Here are some other things the federal government is doing in Medicare and Medicaid:
- Copayments for COVID-19 tests are waived.
- Medicare Advantage plans have lots of flexibility to waive copays, prior authorizations, physician referrals, and copays on out-of-network providers. Don’t hesitate to call your loved one’s health plan and ask for their help.
- States can also greatly expand who can be a Medicaid provider and where they can provide services. This applies to long-term care providers, such as home care workers, nursing homes and assisted living. Check in with your State’s Medicaid website to see what’s changing.
I don’t need to share with you how important it is for all of us to stay healthy and to take special care to follow all the guidelines. If you have a loved one in assisted living or a nursing home right now, you’re understandably heartsick and worried. But please don’t blame the facility for following government guidelines to prohibit visitors. These buildings are all facing impossible and extremely challenging situations.

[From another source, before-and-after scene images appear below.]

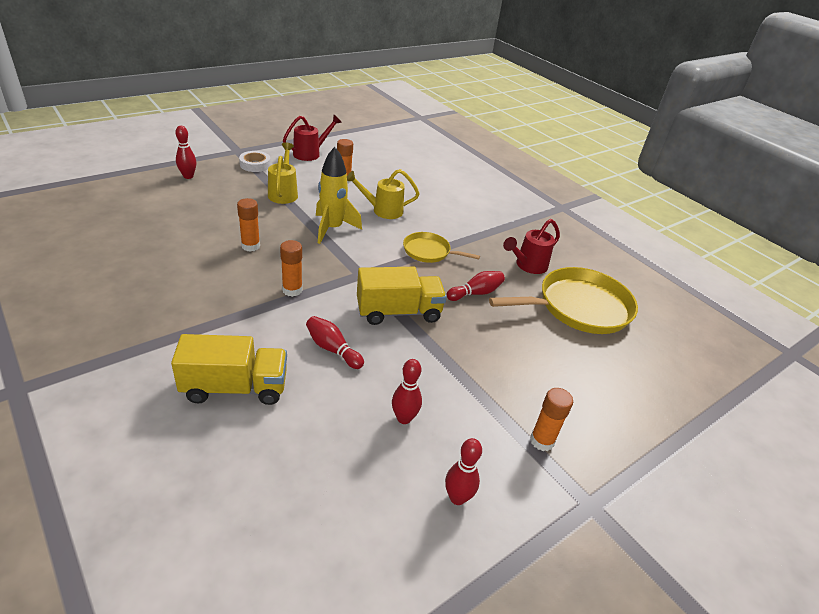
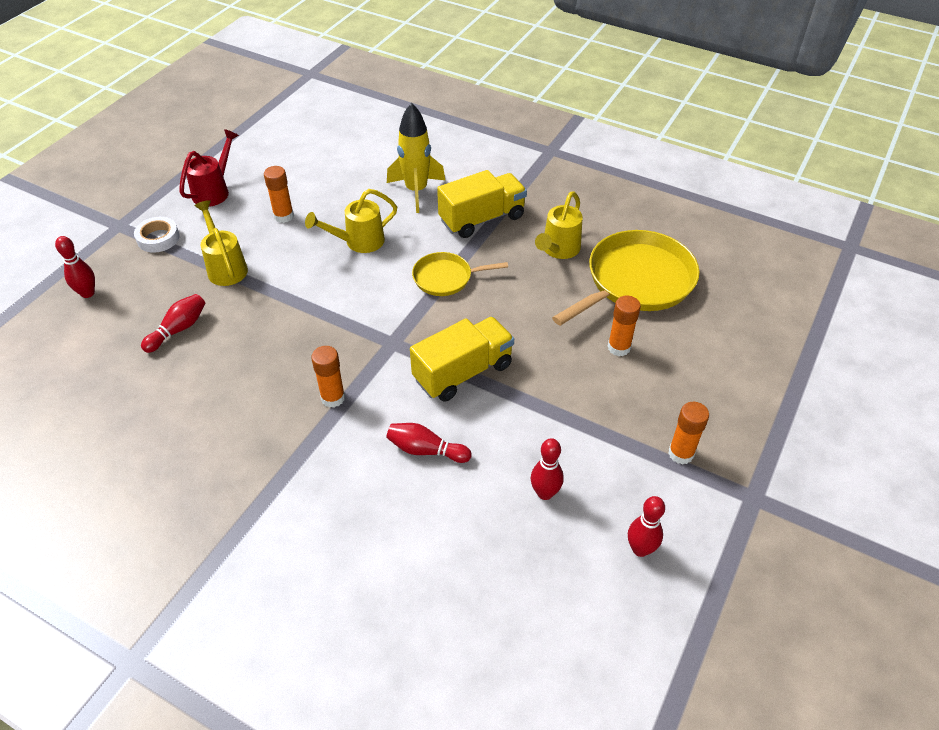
camera: 20 degrees left, 10 degrees up
yellow truck [171,334,287,405] -> yellow truck moved to [437,170,527,238]
orange glue stick [237,198,260,252] -> orange glue stick moved to [608,295,641,356]
yellow rocket [316,147,362,244] -> yellow rocket moved to [387,103,445,213]
red bowling pin [446,271,505,301] -> red bowling pin moved to [141,294,205,353]
red watering can [503,219,560,274] -> yellow watering can [535,191,583,259]

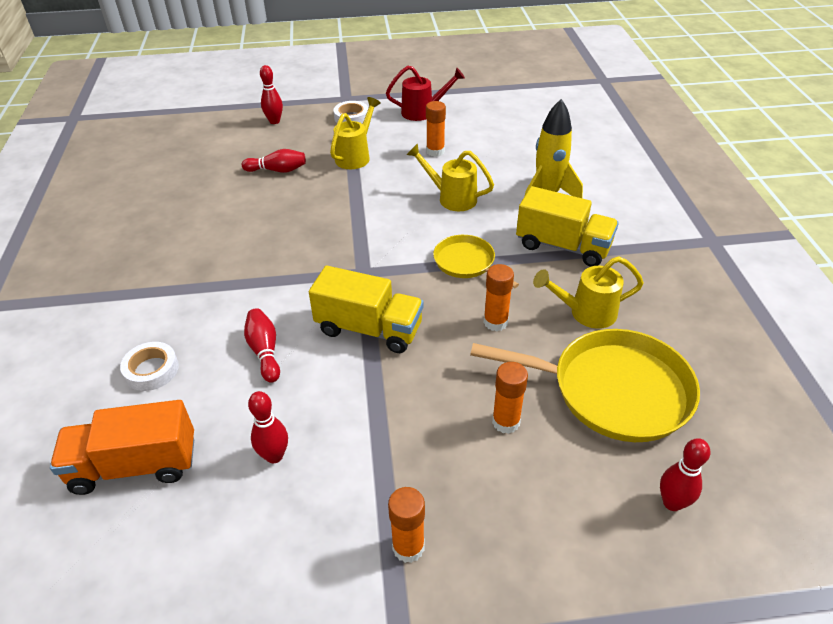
camera: 55 degrees right, 5 degrees down
orange glue stick [311,346,345,408] -> orange glue stick moved to [484,264,514,331]
red bowling pin [628,496,665,557] -> red bowling pin moved to [660,438,710,511]
none -> orange truck [50,400,194,495]
none -> white tape [120,342,179,391]

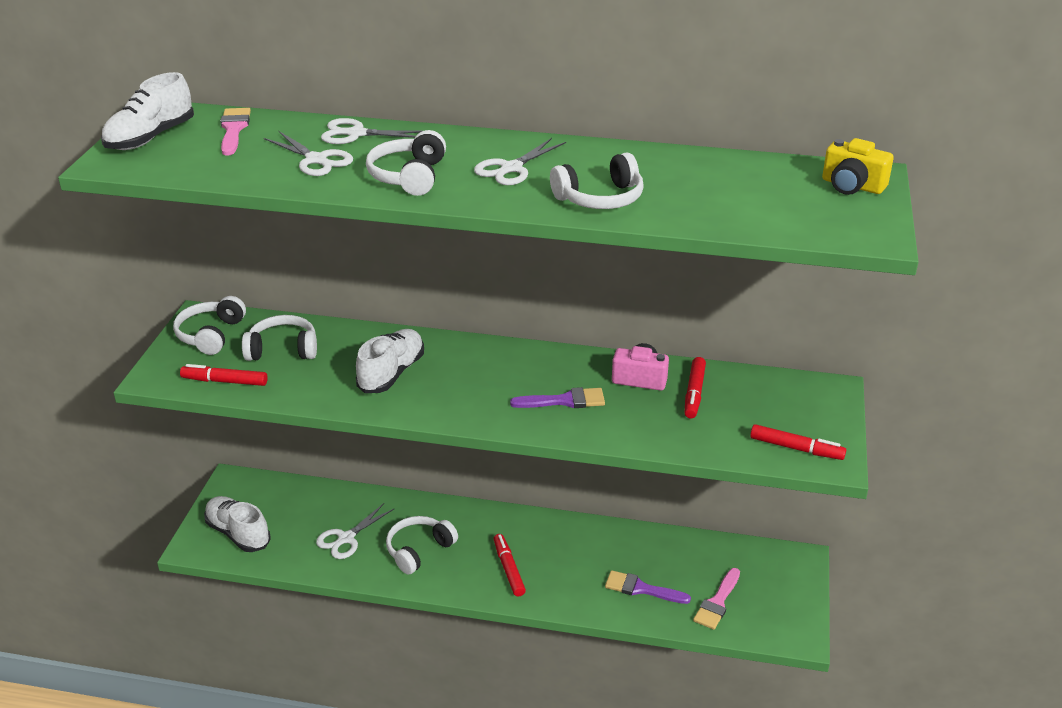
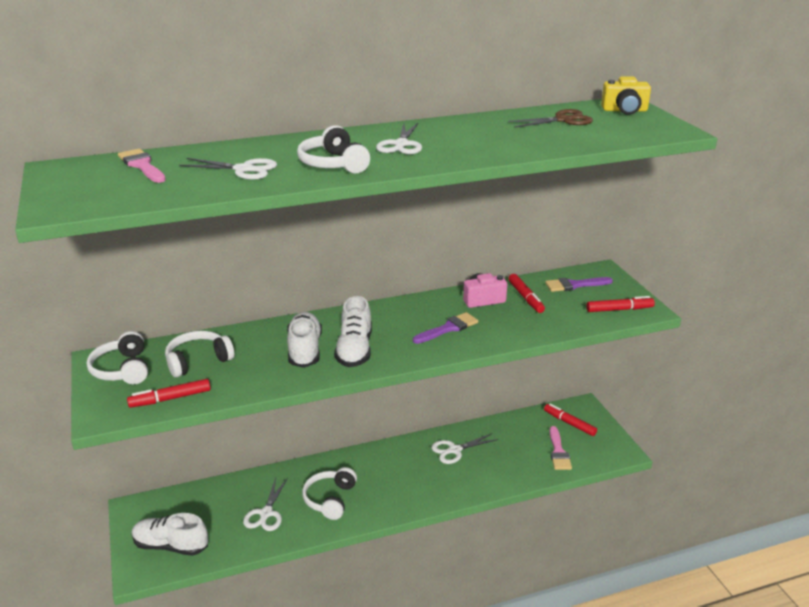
camera: 30 degrees left, 5 degrees down
white shoe [101,72,194,150] -> white shoe moved to [334,296,372,367]
white scissors [321,118,422,144] -> white scissors moved to [431,433,499,464]
red marker [494,534,526,596] -> red marker moved to [544,404,597,436]
white headphones [550,153,644,209] -> none
purple brush [605,570,691,604] -> purple brush moved to [545,277,613,292]
none -> brown scissors [508,109,593,128]

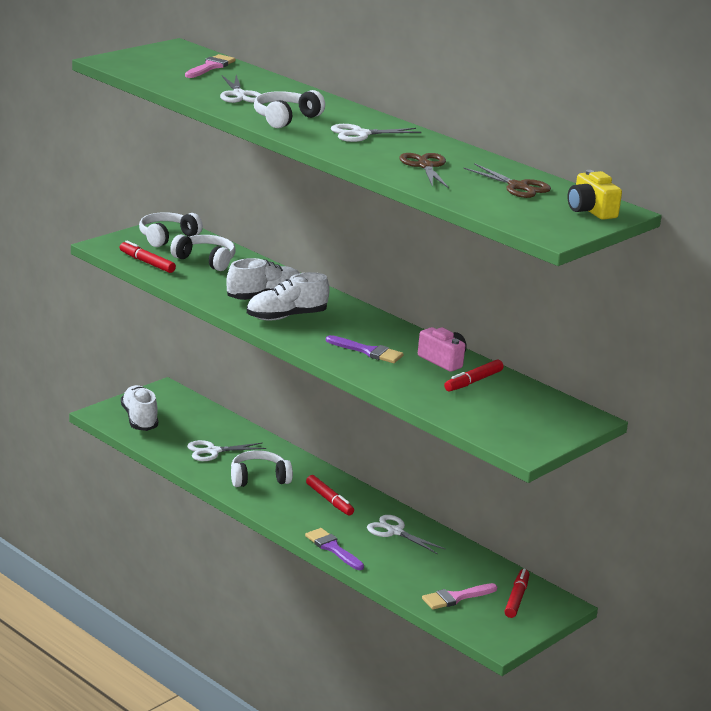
camera: 60 degrees right, 5 degrees down
purple brush [545,277,613,292] -> purple brush moved to [305,528,364,570]
red marker [586,296,655,312] -> red marker moved to [306,475,354,515]
none -> brown scissors [399,153,449,188]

If you have mobile, relatively functioning parents, you have other issues and concerns – like convincing some of them to stay at home, and practice social distancing. This is as hard for them as it is for you – harder in some respects, since many of those you care for find great comfort in community, family, and stability.
I am encouraged by all of the acts of love we see in the news to lift the spirits of people living in assisted living or nursing homes, by the work that many of my colleagues are doing to make sure low-income older adults have enough food, and by the hard work of so many healthcare and long-term care providers.